- **Given data**

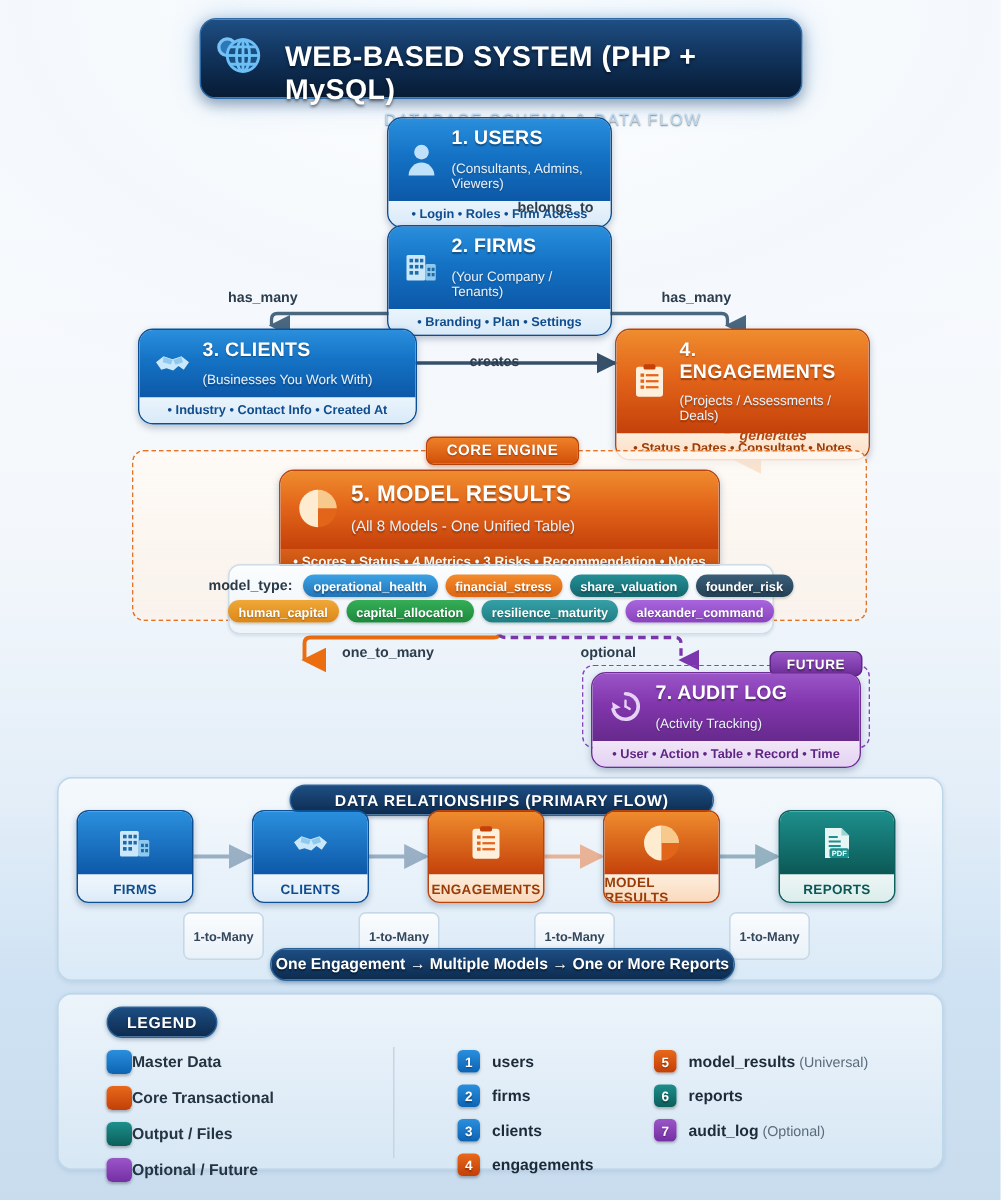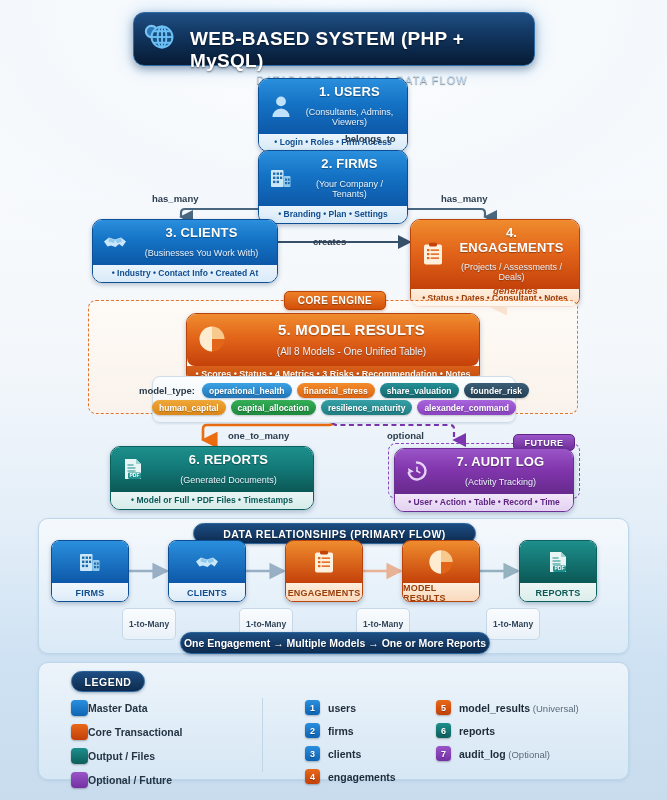--- a/index.html
+++ b/index.html
@@ -11,21 +11,21 @@
       linear-gradient(180deg,#fdfefe 0%, #f3f7fb 45%, #e3eef8 66%, #cfe2f3 82%, #c8dcee 100%);
     position:relative; overflow:hidden;
   }
   #stage{ position:relative; width:667px; height:800px; }
 
   
   .node{ position:absolute; border-radius:10px;
          box-shadow:0 2px 5px rgba(20,50,90,.28), 0 0 0 1px rgba(255,255,255,.45) inset;
          overflow:hidden; }
   .node .head{ display:flex; align-items:center; gap:7px; padding:6px 9px 7px 9px; }
-  .node .titles{ flex:1; text-align:center; line-height:1.12; }
+  .node .titles{ flex:1; line-height:1.12; }
   .node .t1{ font-size:13px; font-weight:bold; color:#fff; letter-spacing:.2px;
              text-shadow:0 1px 1px rgba(0,0,0,.35); }
   .node .t2{ font-size:9px; color:#e9f2fb; text-shadow:0 1px 1px rgba(0,0,0,.3); margin-top:7px; }
   .node .foot{ font-size:8.5px; text-align:center; padding:3.5px 4px; font-weight:bold; }
 
   .blue .head{ background:linear-gradient(180deg,#2a8fdd 0%,#1472c4 45%,#0d58a8 100%); }
   .blue .foot{ background:linear-gradient(180deg,#eaf4fc,#d9eaf8); color:#0f4d8f; }
   .blue{ border:1px solid #0c4f94; }
   .orange .head{ background:linear-gradient(180deg,#ef8c2e 0%,#e3651a 45%,#c4410a 100%); }
   .orange .foot{ background:linear-gradient(180deg,#fdeedd,#fbdcc2); color:#9a3c07; }
@@ -293,21 +293,21 @@
     <div class="foot">• Status • Dates • Consultant • Notes</div>
   </div>
 
   <div class="edge-lab" style="left:313px; top:236px;">creates</div>
   <div class="edge-lab orange-lab" style="left:493px; top:285px;">generates</div>
 
   <div id="core-dash"></div>
   <div id="core-badge">CORE ENGINE</div>
 
   <div class="node orange" style="left:186px; top:313px; width:294px;">
-    <div class="head" style="padding:8px 10px 9px 10px;border-radius:8px;">
+    <div class="head" style="padding:8px 10px 9px 10px;">
       <span class="ic" style="width:30px;height:30px;flex:0 0 30px;">
         <svg viewBox="0 0 30 30" width="30" height="30">
           <path d="M15 15 L15 2.5 A12.5 12.5 0 0 1 27.5 15 Z" fill="#f7c98c"></path>
           <path d="M15 15 L27.5 15 A12.5 12.5 0 0 1 15 27.5 Z" fill="#e3651a"></path>
           <path d="M15 15 L15 27.5 A12.5 12.5 0 0 1 15 2.5 Z" fill="#fdeccf"></path>
         </svg>
       </span>
       <div class="titles">
         <div class="t1" style="font-size:15px;">5. MODEL RESULTS</div>
         <div class="t2" style="font-size:10px;">(All 8 Models - One Unified Table)</div>
@@ -328,40 +328,20 @@
       <span class="chip" style="background:linear-gradient(180deg,#efa838,#dc8718)">human_capital</span>
       <span class="chip" style="background:linear-gradient(180deg,#35ae57,#1d8a3d)">capital_allocation</span>
       <span class="chip" style="background:linear-gradient(180deg,#35a0a6,#1f7e84)">resilience_maturity</span>
       <span class="chip" style="background:linear-gradient(180deg,#a865dc,#8a43c0)">alexander_command</span>
     </div>
   </div>
 
   <div class="edge-lab" style="left:228px; top:430px;">one_to_many</div>
   <div class="edge-lab" style="left:387px; top:430px;">optional</div>
 
-  <div class="node teal" style="left:110px; top:446px; width:204px;">
-    <div class="head">
-      <span class="ic">
-        <svg viewBox="0 0 26 26" width="26" height="26">
-          <path d="M5 3 h11 l5 5 v15 h-16 z" fill="#e7f5f4"></path>
-          <path d="M16 3 v5 h5 z" fill="#9fd2d0"></path>
-          <g stroke="#1d8f8c" stroke-width="1.2">
-              <path d="M7.5 9 h6 M7.5 12 h8 M7.5 15 h8"></path>
-            </g>
-          <rect x="8" y="16.5" width="13" height="6.5" rx="1.4" fill="#1d8f8c"></rect>
-          <text x="14.5" y="21.4" font-size="5" fill="#fff" text-anchor="middle" font-family="Liberation Sans, sans-serif" font-weight="bold">PDF</text>
-        </svg>
-      </span>
-      <div class="titles">
-        <div class="t1">6. REPORTS</div>
-        <div class="t2">(Generated Documents)</div>
-      </div>
-    </div>
-    <div class="foot">• Model or Full • PDF Files • Timestamps</div>
-  </div>
 
   <div id="audit-dash"></div>
   <div id="future">FUTURE</div>
   <div class="node purple" style="left:394px; top:448px; width:180px;">
     <div class="head">
       <span class="ic">
         <svg viewBox="0 0 26 26" width="26" height="26">
           <path d="M13 4.5 a8.5 8.5 0 1 1 -8.3 10.3" fill="none" stroke="#e5d2f4" stroke-width="2.4" stroke-linecap="round"></path>
           <path d="M4 10 L4.8 15.2 L9.8 13.6 Z" fill="#e5d2f4"></path>
           <g stroke="#e5d2f4" stroke-width="1.6" stroke-linecap="round">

- **About this exercise**
Check each line of the data above for the word "flex" and copy the ones where it is found.

- **Solution to this exercise**
   .node .head{ display:flex; align-items:center; gap:7px; padding:6px 9px 7px 9px; }
-  .node .titles{ flex:1; text-align:center; line-height:1.12; }
+  .node .titles{ flex:1; line-height:1.12; }
       <span class="ic" style="width:30px;height:30px;flex:0 0 30px;">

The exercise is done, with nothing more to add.